Single player mode is not much different from multiplayer mode. The player fights against a computer, only this time, the player has missions to complete during combat, beside just defeating the opponent. The number of missions given depends on the difficulty chosen. The reward for completing the missions is a quantity of coins. The coins are then used in a slot machine which has the ability to unlock certain aspects of the game.

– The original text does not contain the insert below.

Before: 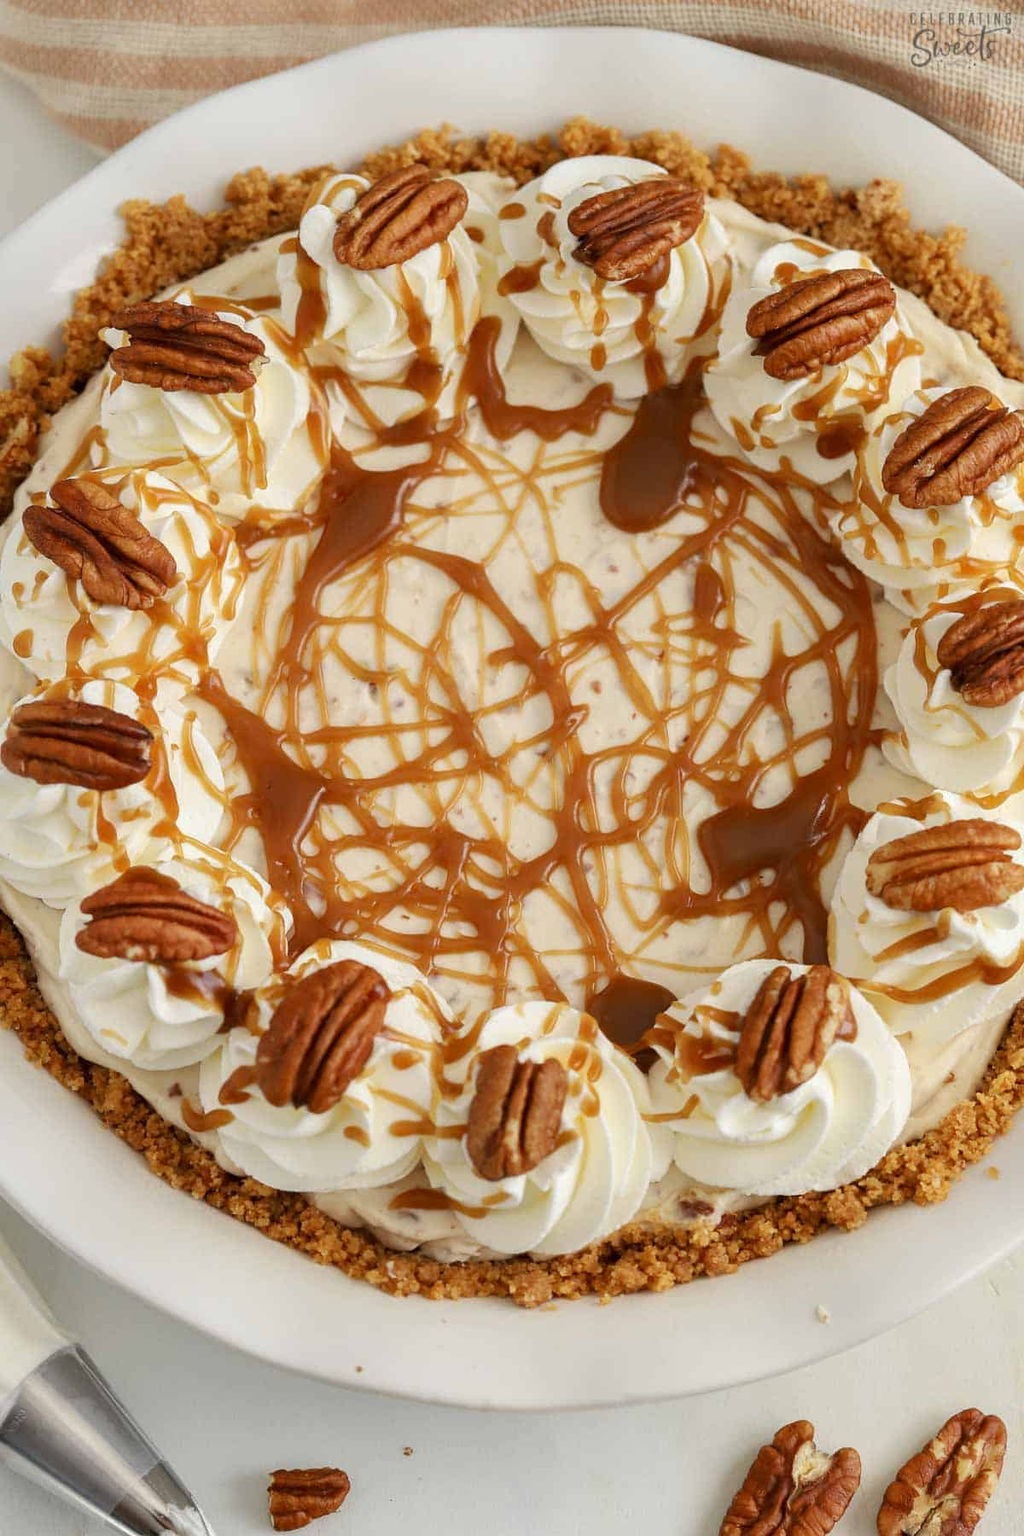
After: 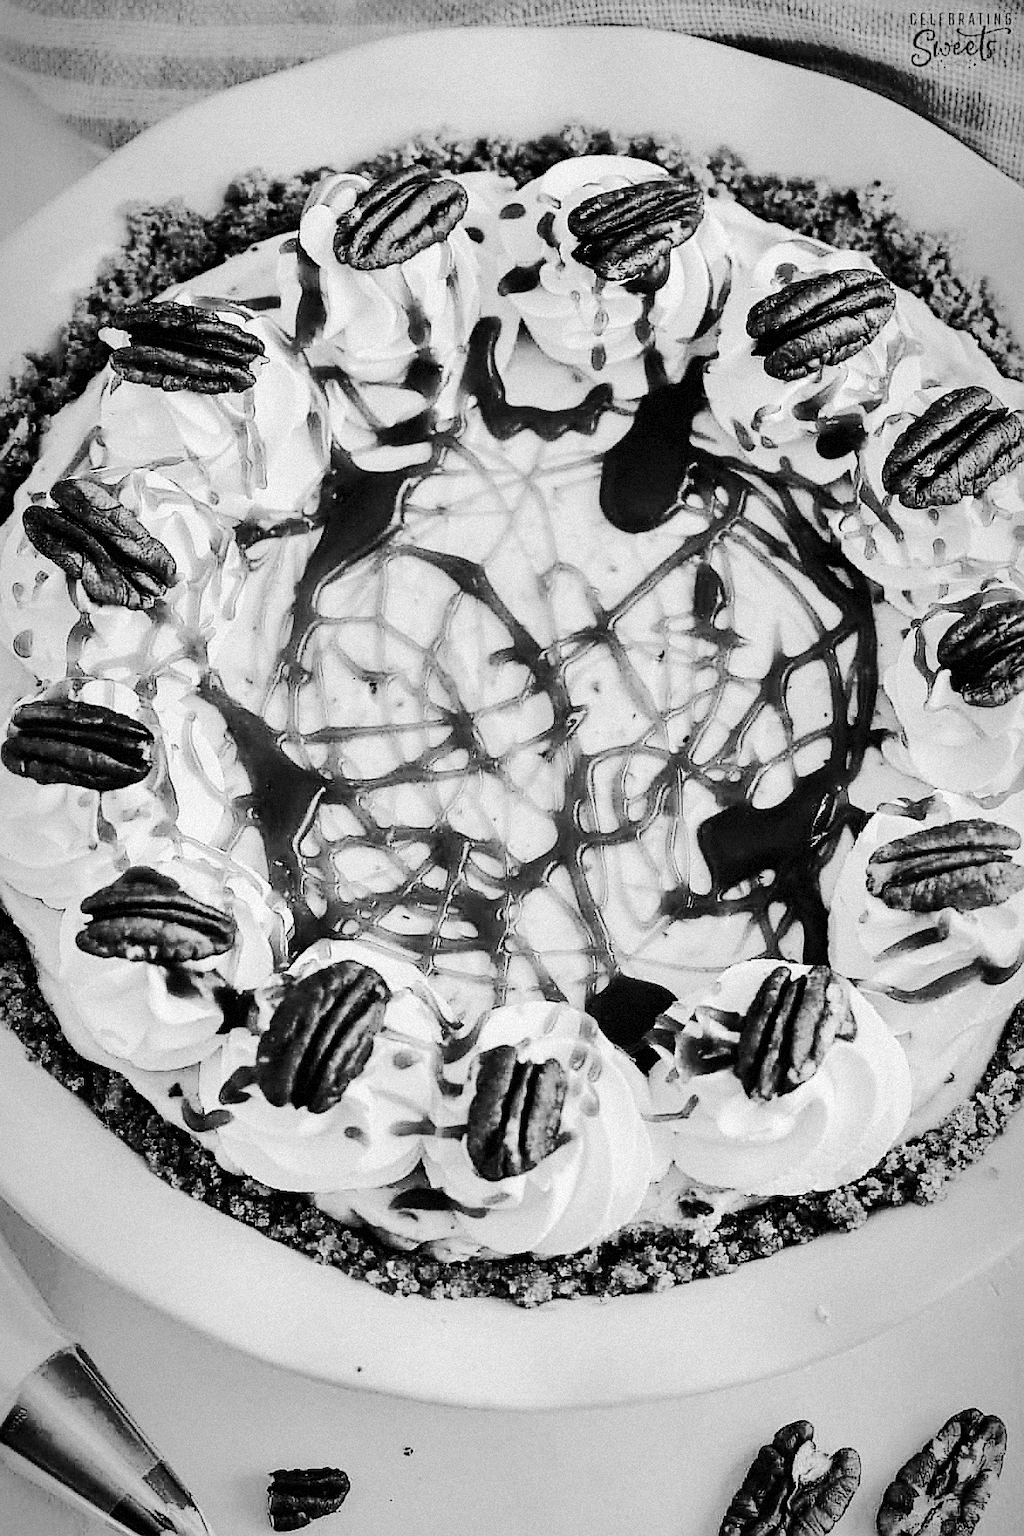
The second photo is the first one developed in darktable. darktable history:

The game appeals to me because it is so similar to Super Smash Bros. Melee, which was an immensely popular game when the GameCube was first released. It even utilizes the many of the same battle animations and combat items. It is as if they took the exact same game, replaced the Nintendo characters with anime characters, and added a couple new concepts, such as the health gauge. Another aspect of Battle Stadium D.O.N. I enjoy is how much more animated the gameplay is. It’s very colorful, fast-paced, and has silly voices that sound like the characters. Certain moments can be very intense, unlike Super Smash Bros. Melee, when characters perform super moves which halt the battle action momentarily to focus on a specific character’s intense moment of potential energy about to surge from their inner being, unleashing an attack that just about consumes all other battle animation for a short period on the screen. Animes tend to be extremely expressive hand-drawn cartoons, and the video game does a good job of mimicking that overall atmosphere and behavior of the characters.